Royalty payments on farm-saved seeds, linking crop insurance and the awarding of lucrative contracts to the purchase of certified seeds, and expanding seed-patent protections-all proposed amendments to the PBR system-will have severe economic implications for Canada’s grain industry, according to the Canadian Wheat Board (CWB), the largest wheat marketer in the world. By one estimate, compulsory purchase of certified seeds alone could cost each farm an average of $1,400 per year.

The Canadian government maintains that by invoking a potential exemption to UPOV 1991, farmers would be allowed to “continue saving and using seed of a protected variety for their own use.” This is known as “farmers’ privilege.”

The CWB says that “farmers’ privilege” is a “misnomer and does not accurately reflect farmers’ longstanding practice of saving seed for their own use.” Saving seeds, they claim, “is a right, and not a privilege,” a right that should be “entrenched in federal legislation and policy.” The exemption for farmers’ privilege, furthermore, is not explicitly provided for in the amendments.

Sowing Dissent

NDP Agriculture critic Charlie Angus and Foreign Affairs critic Alexa McDonough tabled a motion in March 2005 to address what they see as CFIA’s attack on farmers’ traditional rights to save seeds. Angus has also spoken out about a separate but related issue for farmers: Monsanto’s push to end the moratorium on so-called terminator seeds, which are genetically modified to produce plants with infertile seeds. In a House of Commons debate, Angus charged that the biotech industry is “going after the very seeds in the ground and turning our farmers into sharecroppers for Monsanto.”
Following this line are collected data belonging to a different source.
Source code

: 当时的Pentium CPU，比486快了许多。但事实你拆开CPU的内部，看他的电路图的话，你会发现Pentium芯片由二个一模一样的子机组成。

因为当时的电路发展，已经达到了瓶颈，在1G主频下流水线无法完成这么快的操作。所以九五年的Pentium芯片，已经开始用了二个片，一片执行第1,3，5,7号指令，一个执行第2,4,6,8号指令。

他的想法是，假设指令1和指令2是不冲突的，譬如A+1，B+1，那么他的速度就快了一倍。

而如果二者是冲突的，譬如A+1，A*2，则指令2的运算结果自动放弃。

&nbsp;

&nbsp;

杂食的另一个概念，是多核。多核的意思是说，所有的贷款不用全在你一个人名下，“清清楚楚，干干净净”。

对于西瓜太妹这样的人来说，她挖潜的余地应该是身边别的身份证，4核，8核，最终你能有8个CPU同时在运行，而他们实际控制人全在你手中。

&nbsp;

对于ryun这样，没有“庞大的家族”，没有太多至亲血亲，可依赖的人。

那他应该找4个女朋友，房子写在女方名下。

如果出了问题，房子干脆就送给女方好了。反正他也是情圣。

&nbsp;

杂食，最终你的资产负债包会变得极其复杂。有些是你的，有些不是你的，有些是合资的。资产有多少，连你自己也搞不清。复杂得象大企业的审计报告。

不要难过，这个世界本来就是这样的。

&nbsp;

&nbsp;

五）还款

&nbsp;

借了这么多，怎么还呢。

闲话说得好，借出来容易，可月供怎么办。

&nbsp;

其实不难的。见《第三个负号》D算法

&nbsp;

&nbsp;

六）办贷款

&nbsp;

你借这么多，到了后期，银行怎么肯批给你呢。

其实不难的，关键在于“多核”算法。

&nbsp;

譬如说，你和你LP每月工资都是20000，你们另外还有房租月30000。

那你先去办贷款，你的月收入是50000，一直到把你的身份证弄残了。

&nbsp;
In May 2005 Conservative MP Scott Reid presented to the House a petition from the National Farmers Union on the right to save seeds, which read as follows:

“We, the undersigned citizens of Canada, recognize the inherent rights of farmers–derived from thousands of years of custom and tradition–to save, reuse, select, exchange, and sell seeds. Current and newly proposed restrictions on farmers’ traditional practices–resulting from commercial contracts, identity preservation (IP) systems, and/or legislation–criminalize these ancient practices and harm farmers, citizens, and society in general.

“Therefore, your petitioners call on Parliament to refrain from making any changes to the Seeds Act or to the Plant Breeders’ Rights Act that would further restrict farmers’ rights or add to farmers’ costs. Further, we call on Parliament to enshrine, in legislation, the inalienable rights of farmers and other Canadians to save, reuse, select, exchange, and sell seeds.”

Whoever controls the dissemination of seeds also controls a large part of Canada’s food production system. The proposed amendments, says the NFU, would hand that control over to transnational seed companies.

Patenting Life

Critics of the SSR also say that its proposals are in line with the May 2004 Supreme Court victory handed to Monsanto over Saskatchewan farmer Percy Schmeiser. Monsanto claimed that Schmeiser violated its legal rights as a plant breeder by allowing its patented Roundup Ready seeds to grow on his property. Schmeiser maintains that the seeds accidentally blew onto his property and contaminated his own crop. Monsanto’s claim was upheld by the Supreme Court, although the patented canola seeds were also proven to have accidentally blown into nearby ditches and empty lots.

Because seeds are patentable, they may be legally considered a form of intellectual property. It is arguable, therefore, that any farmer’s right to reuse or save seeds must be governed by the owner of the patent; farmers get one-time usage rights and can be denied any further rights without paying royalties–a common practice under intellectual property laws.

The amendments to Canadian legislation suggested by the SSR process have not yet been passed. The future of farmers’ rights to save and reuse seeds is still unknown, but it’s not difficult to see that the biotech premise of renting corporate seeds has already found roots in Canadian law.